> _Your objective_
All of the records below must be output exactly, with no pictures carried over.
------ Input for this task
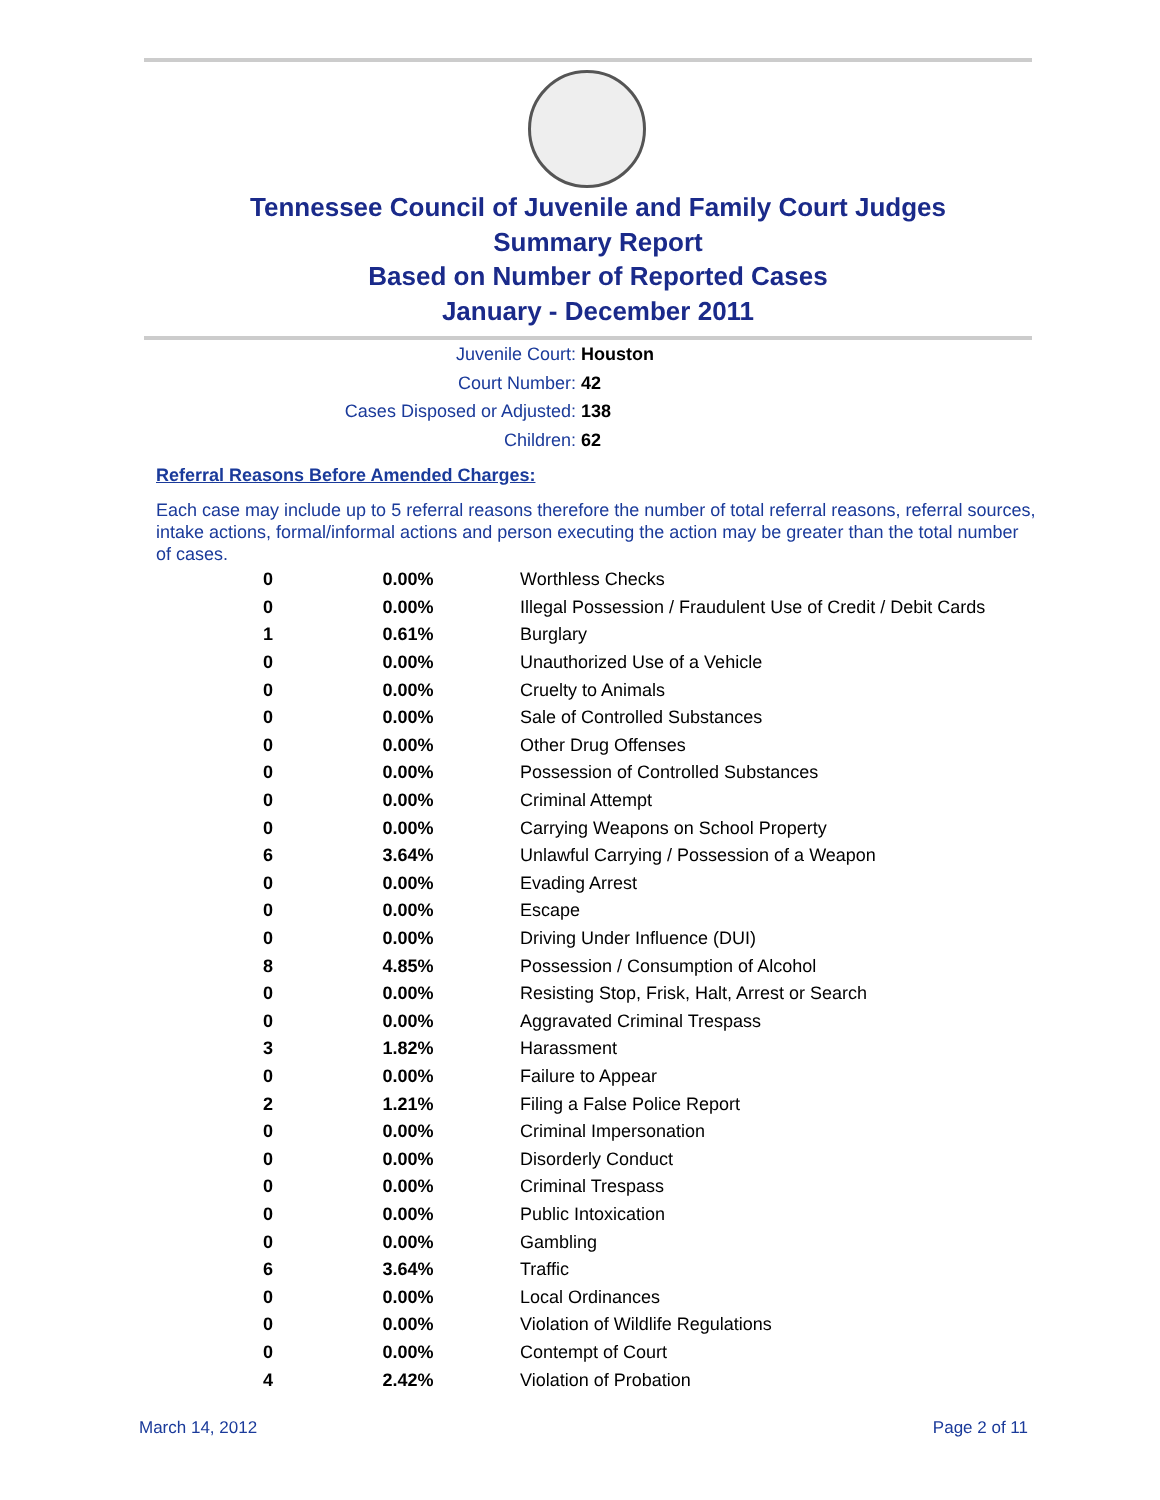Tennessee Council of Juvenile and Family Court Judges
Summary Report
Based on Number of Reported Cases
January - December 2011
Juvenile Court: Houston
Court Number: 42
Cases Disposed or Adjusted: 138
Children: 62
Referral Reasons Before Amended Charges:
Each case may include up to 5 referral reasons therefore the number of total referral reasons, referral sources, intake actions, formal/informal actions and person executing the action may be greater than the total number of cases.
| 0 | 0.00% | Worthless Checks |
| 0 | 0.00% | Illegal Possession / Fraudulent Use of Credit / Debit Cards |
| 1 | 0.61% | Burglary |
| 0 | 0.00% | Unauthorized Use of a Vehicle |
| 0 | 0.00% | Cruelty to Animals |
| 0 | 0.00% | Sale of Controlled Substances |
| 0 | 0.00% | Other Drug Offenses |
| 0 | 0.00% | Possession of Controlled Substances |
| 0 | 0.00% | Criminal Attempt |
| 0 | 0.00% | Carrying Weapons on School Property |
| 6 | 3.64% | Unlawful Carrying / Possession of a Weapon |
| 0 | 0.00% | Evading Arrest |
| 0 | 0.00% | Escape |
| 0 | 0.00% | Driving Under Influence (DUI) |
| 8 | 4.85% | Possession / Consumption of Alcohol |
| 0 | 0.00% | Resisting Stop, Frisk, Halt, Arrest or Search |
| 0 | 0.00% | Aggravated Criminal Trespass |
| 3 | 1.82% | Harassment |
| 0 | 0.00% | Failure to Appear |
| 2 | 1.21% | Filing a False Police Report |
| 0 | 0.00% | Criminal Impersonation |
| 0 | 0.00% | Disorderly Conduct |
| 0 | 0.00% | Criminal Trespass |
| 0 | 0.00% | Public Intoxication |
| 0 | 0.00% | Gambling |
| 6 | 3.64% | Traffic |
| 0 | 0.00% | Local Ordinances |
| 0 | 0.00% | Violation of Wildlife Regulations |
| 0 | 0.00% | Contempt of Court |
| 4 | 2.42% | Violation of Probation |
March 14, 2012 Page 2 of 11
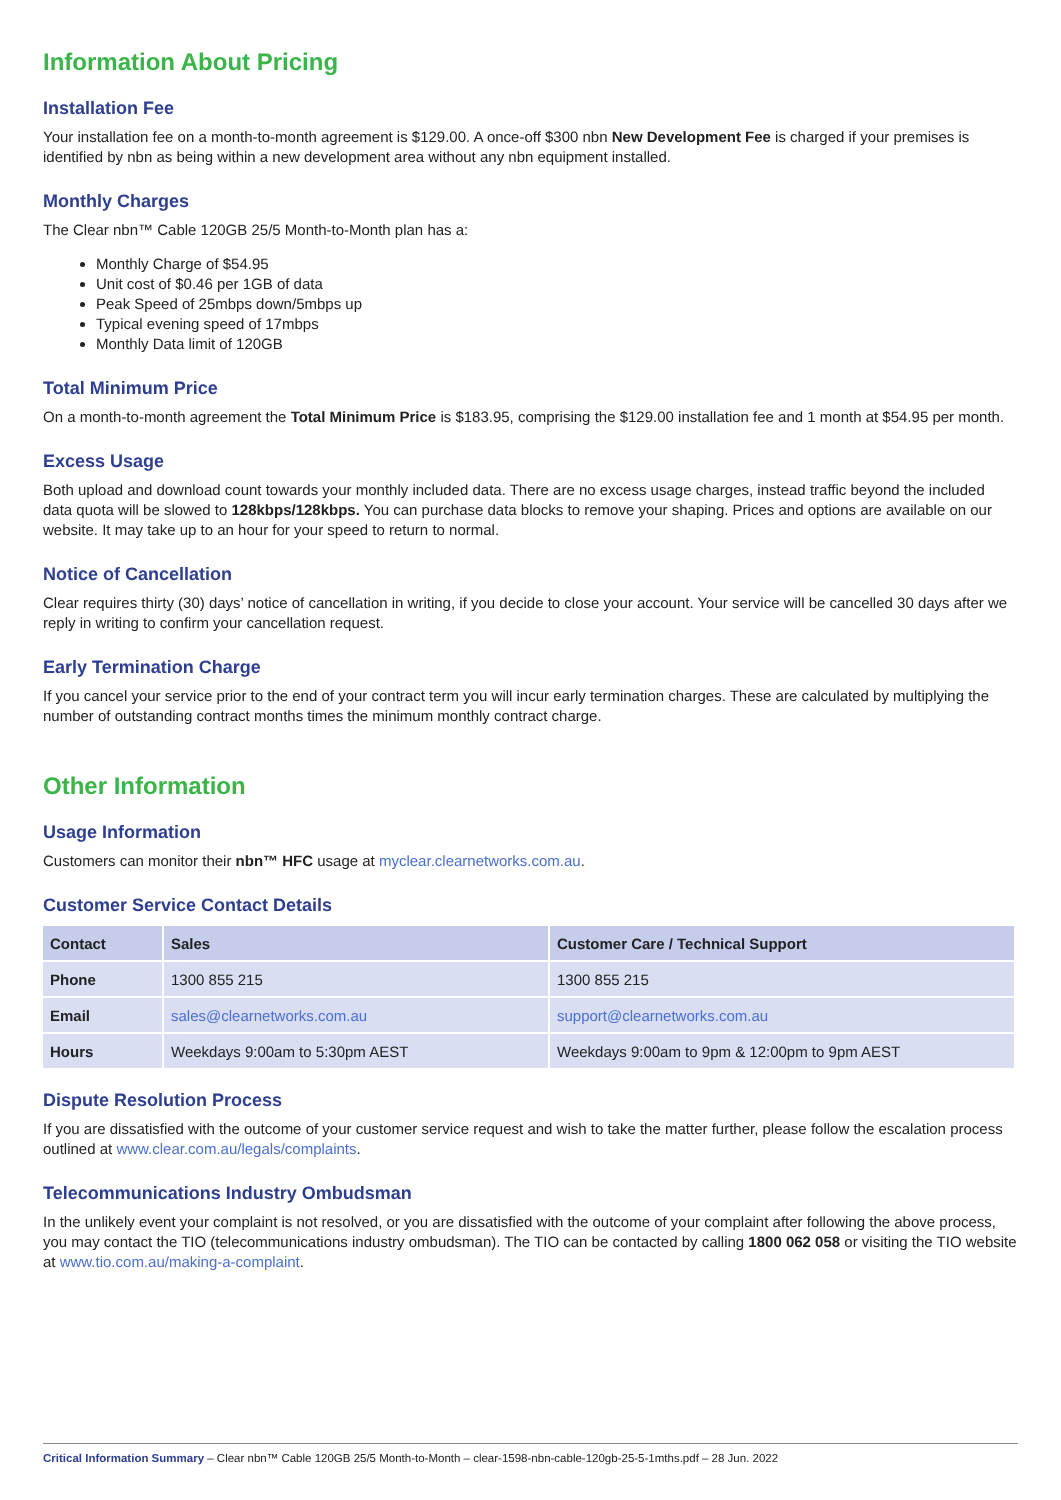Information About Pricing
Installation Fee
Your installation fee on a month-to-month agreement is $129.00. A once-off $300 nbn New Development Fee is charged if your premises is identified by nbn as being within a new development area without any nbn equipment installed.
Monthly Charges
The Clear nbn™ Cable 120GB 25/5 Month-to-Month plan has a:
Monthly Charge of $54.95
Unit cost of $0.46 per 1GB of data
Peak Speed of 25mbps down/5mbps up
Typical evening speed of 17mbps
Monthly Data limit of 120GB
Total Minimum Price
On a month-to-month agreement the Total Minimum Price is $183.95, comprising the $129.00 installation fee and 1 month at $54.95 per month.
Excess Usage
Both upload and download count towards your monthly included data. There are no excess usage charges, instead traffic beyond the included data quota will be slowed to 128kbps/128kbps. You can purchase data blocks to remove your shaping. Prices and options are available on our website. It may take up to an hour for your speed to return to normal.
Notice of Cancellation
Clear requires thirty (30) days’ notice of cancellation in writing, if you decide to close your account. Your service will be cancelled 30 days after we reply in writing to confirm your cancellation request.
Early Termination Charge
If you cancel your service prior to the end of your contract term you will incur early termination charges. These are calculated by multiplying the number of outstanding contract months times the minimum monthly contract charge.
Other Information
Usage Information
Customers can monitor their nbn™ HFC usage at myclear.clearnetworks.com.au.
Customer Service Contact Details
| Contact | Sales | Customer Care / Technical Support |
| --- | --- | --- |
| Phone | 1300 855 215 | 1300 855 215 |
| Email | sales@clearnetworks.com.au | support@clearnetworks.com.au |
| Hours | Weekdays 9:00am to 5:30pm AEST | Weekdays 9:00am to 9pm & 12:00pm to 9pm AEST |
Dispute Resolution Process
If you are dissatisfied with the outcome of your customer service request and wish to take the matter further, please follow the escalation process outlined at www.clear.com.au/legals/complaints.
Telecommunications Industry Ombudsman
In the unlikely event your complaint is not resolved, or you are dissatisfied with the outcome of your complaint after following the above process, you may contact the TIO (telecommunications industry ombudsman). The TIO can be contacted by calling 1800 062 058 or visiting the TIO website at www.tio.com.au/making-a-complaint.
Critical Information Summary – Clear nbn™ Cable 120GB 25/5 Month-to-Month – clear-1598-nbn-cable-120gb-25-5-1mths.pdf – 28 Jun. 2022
------------
> _Response to this task_
Tennessee Council of Juvenile and Family Court Judges
Summary Report
Based on Number of Reported Cases
January - December 2011
Juvenile Court: Houston
Court Number: 42
Cases Disposed or Adjusted: 138
Children: 62
Referral Reasons Before Amended Charges:
Each case may include up to 5 referral reasons therefore the number of total referral reasons, referral sources, intake actions, formal/informal actions and person executing the action may be greater than the total number of cases.
| 0 | 0.00% | Worthless Checks |
| 0 | 0.00% | Illegal Possession / Fraudulent Use of Credit / Debit Cards |
| 1 | 0.61% | Burglary |
| 0 | 0.00% | Unauthorized Use of a Vehicle |
| 0 | 0.00% | Cruelty to Animals |
| 0 | 0.00% | Sale of Controlled Substances |
| 0 | 0.00% | Other Drug Offenses |
| 0 | 0.00% | Possession of Controlled Substances |
| 0 | 0.00% | Criminal Attempt |
| 0 | 0.00% | Carrying Weapons on School Property |
| 6 | 3.64% | Unlawful Carrying / Possession of a Weapon |
| 0 | 0.00% | Evading Arrest |
| 0 | 0.00% | Escape |
| 0 | 0.00% | Driving Under Influence (DUI) |
| 8 | 4.85% | Possession / Consumption of Alcohol |
| 0 | 0.00% | Resisting Stop, Frisk, Halt, Arrest or Search |
| 0 | 0.00% | Aggravated Criminal Trespass |
| 3 | 1.82% | Harassment |
| 0 | 0.00% | Failure to Appear |
| 2 | 1.21% | Filing a False Police Report |
| 0 | 0.00% | Criminal Impersonation |
| 0 | 0.00% | Disorderly Conduct |
| 0 | 0.00% | Criminal Trespass |
| 0 | 0.00% | Public Intoxication |
| 0 | 0.00% | Gambling |
| 6 | 3.64% | Traffic |
| 0 | 0.00% | Local Ordinances |
| 0 | 0.00% | Violation of Wildlife Regulations |
| 0 | 0.00% | Contempt of Court |
| 4 | 2.42% | Violation of Probation |
March 14, 2012 Page 2 of 11
Information About Pricing
Installation Fee
Your installation fee on a month-to-month agreement is $129.00. A once-off $300 nbn New Development Fee is charged if your premises is identified by nbn as being within a new development area without any nbn equipment installed.
Monthly Charges
The Clear nbn™ Cable 120GB 25/5 Month-to-Month plan has a:
Monthly Charge of $54.95
Unit cost of $0.46 per 1GB of data
Peak Speed of 25mbps down/5mbps up
Typical evening speed of 17mbps
Monthly Data limit of 120GB
Total Minimum Price
On a month-to-month agreement the Total Minimum Price is $183.95, comprising the $129.00 installation fee and 1 month at $54.95 per month.
Excess Usage
Both upload and download count towards your monthly included data. There are no excess usage charges, instead traffic beyond the included data quota will be slowed to 128kbps/128kbps. You can purchase data blocks to remove your shaping. Prices and options are available on our website. It may take up to an hour for your speed to return to normal.
Notice of Cancellation
Clear requires thirty (30) days’ notice of cancellation in writing, if you decide to close your account. Your service will be cancelled 30 days after we reply in writing to confirm your cancellation request.
Early Termination Charge
If you cancel your service prior to the end of your contract term you will incur early termination charges. These are calculated by multiplying the number of outstanding contract months times the minimum monthly contract charge.
Other Information
Usage Information
Customers can monitor their nbn™ HFC usage at myclear.clearnetworks.com.au.
Customer Service Contact Details
| Contact | Sales | Customer Care / Technical Support |
| --- | --- | --- |
| Phone | 1300 855 215 | 1300 855 215 |
| Email | sales@clearnetworks.com.au | support@clearnetworks.com.au |
| Hours | Weekdays 9:00am to 5:30pm AEST | Weekdays 9:00am to 9pm & 12:00pm to 9pm AEST |
Dispute Resolution Process
If you are dissatisfied with the outcome of your customer service request and wish to take the matter further, please follow the escalation process outlined at www.clear.com.au/legals/complaints.
Telecommunications Industry Ombudsman
In the unlikely event your complaint is not resolved, or you are dissatisfied with the outcome of your complaint after following the above process, you may contact the TIO (telecommunications industry ombudsman). The TIO can be contacted by calling 1800 062 058 or visiting the TIO website at www.tio.com.au/making-a-complaint.
Critical Information Summary – Clear nbn™ Cable 120GB 25/5 Month-to-Month – clear-1598-nbn-cable-120gb-25-5-1mths.pdf – 28 Jun. 2022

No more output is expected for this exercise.